======== Provided text ========

Pre-classical Kalinga

Annexation by Nanda Empire (c. 345 – 322 BCE) 

Kalinga was believed to be briefly annexed by Nanda ruler Mahapadma Nanda between 345 to 340 BCE.

The Nanda empire appears to have stretched from present-day Punjab in the west to Odisha (Kalinga) in the east. Nandas control of Kalinga region is corroborated by the Hathigumpha inscription of the later king Kharavela (c. 2nd or 1st century BCE).

When Chandragupta Maurya rebelled against the Nandas, Kalingas broke away from the empire of Magadha in 322 BCE.

Hathigumpha Inscription of Kalinga 

The Hathigumpha inscription suggests that a king named Nandaraja had excavated an aqueduct there in the past. Assuming that Nandaraja refers to a king of the Nanda dynasty, it appears that the Kalinga region was annexed by the Nandas at some point. It appears to have become independent again after the fall of the Nandas. It is described as "Calingae" in Megasthenes' Indica (3rd century BCE):

Kalinga War and annexation by Maurya Empire (c. 261 – 225 BCE) 

Ashoka invaded Kalinga in 261 BCE and re-annexed into Magadha Empire.
After the final battle near the Dhauli hills, the capital Tosali fell to the Mauryas where the headquarters of the Mauryan province of Kalinga was also located.
Kalinga broke away from the Mauryan empire during the rule of Dasharatha in 224 BCE.

Mahameghavahana Empire (c. 224 BCE – 250 CE) 

After the decline of the Mauryan Empire, the region came under the control of the Mahameghavahana family, whose king Kharavela described himself as the "supreme Lord of Kalinga". Kharavela was the greatest ruler of empire who ruled during the second or first century BCE and the primary source for his reign is sourced from the rock-cut Hathigumpha inscription. The inscription describes yearly records of his reign and also credits him with public infrastructure projects, welfare activities, patronage of the arts, and many military victories and also patronising religions such as Jainism while the inscription also describes him as a devotee of all religions.

Post-classical Kalinga

Gupta Empire 

Kalinga came under Gupta suzerainty in the 4th century CE. After the Gupta withdrawal, it was ruled by several minor dynasties, whose rulers bore the title Kalingadhipati ("Lord of Kalinga"). These included the Matharas, Pitrbhaktas, Vasishthas and Nalas. They were followed by the Shailodbhavas and the early Eastern Gangas.

Shailodbhava dynasty 

In the 7th century, the Shailodbhavas ruled parts of eastern India and their core territory was known as Kongoda-mandala, and included parts of the present-day Ganjam, Khordha and Puri districts. King Madhavaraja II claimed the title Sakala-Kalingadhipati ("the lord of the entire Kalinga"). During the 8th-10th centuries, the Bhauma-Kara dynasty ruled the region, although they called their kingdom "Tosala" (derived from Tosali, the ancient capital of Kalinga).

========

** Set of tasks **
**A.** Summarize the Kalinga passage in two sentences.
**B.** Repeat word for word the portion of the Kalinga passage that starts with the words containing "Kalinga was believed" and finishes with "1st century BCE).".
**C.** Answer these questions using the Kalinga passage:
(i) In what year did Ashoka invade Kalinga?
(ii) What title did King Madhavaraja II claim?
(iii) In which century did Kalinga come under Gupta suzerainty?

======== Given records ========

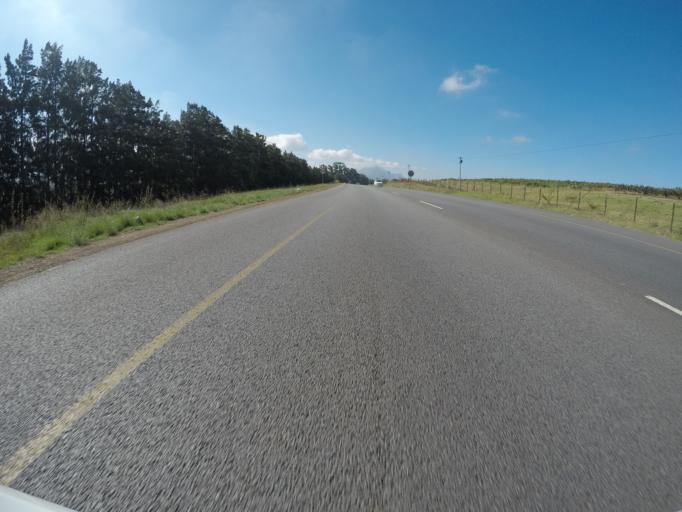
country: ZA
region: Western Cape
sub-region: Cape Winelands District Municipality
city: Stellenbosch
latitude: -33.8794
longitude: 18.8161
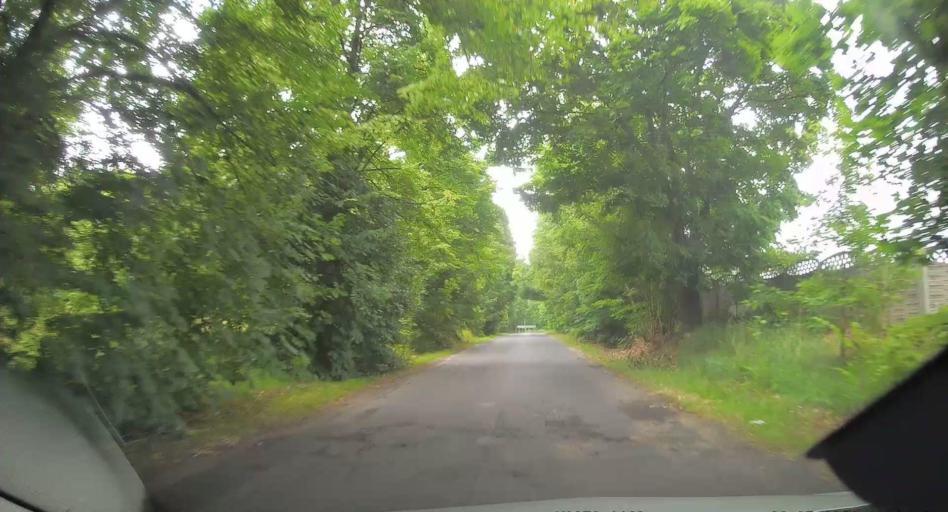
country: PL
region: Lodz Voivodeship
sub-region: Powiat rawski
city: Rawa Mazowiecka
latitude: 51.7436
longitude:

========

** Per-task outputs **
**A.** Kalinga is believed to have been briefly annexed by the Nandas, broke away in 322 BCE, was invaded by Ashoka in 261 BCE, and broke away from the Mauryan empire in 224 BCE. It then came under the Mahameghavahana family, whose king Kharavela's reign is recorded in the Hathigumpha inscription, and later under Gupta suzerainty, several minor dynasties, the Shailodbhavas and the Bhauma-Kara dynasty.

**B.**
Kalinga was believed to be briefly annexed by Nanda ruler Mahapadma Nanda between 345 to 340 BCE.

The Nanda empire appears to have stretched from present-day Punjab in the west to Odisha (Kalinga) in the east. Nandas control of Kalinga region is corroborated by the Hathigumpha inscription of the later king Kharavela (c. 2nd or 1st century BCE).

**C.**
(i) 261 BCE
(ii) Sakala-Kalingadhipati ("the lord of the entire Kalinga")
(iii) The 4th century CE